Work order
Whenever a line in the data contains "telefonlar", show that line.

Provided material
▼

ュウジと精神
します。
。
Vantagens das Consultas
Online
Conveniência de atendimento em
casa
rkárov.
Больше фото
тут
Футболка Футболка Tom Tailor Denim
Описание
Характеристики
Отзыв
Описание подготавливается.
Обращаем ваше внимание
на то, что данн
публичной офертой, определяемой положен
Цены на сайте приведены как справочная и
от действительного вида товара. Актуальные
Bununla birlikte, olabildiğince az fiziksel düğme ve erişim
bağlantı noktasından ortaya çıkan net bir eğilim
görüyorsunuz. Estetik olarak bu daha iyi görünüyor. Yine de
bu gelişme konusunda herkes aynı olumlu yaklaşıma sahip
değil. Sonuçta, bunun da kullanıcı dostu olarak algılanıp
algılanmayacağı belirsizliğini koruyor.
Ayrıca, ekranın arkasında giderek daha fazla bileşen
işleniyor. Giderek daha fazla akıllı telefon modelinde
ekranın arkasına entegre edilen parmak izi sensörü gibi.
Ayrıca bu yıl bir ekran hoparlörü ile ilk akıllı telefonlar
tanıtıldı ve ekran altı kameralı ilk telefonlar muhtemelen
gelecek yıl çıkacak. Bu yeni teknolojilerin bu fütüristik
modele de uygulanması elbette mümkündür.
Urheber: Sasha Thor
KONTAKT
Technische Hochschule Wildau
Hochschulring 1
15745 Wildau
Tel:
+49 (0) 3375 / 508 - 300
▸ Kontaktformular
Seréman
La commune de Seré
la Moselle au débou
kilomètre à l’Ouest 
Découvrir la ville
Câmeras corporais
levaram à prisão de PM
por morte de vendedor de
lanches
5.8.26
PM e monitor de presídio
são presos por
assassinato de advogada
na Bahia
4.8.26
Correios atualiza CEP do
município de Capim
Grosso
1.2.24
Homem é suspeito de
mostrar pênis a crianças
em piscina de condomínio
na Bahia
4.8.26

▲

Answer to the exercise
Ayrıca bu yıl bir ekran hoparlörü ile ilk akıllı telefonlar
tanıtıldı ve ekran altı kameralı ilk telefonlar muhtemelen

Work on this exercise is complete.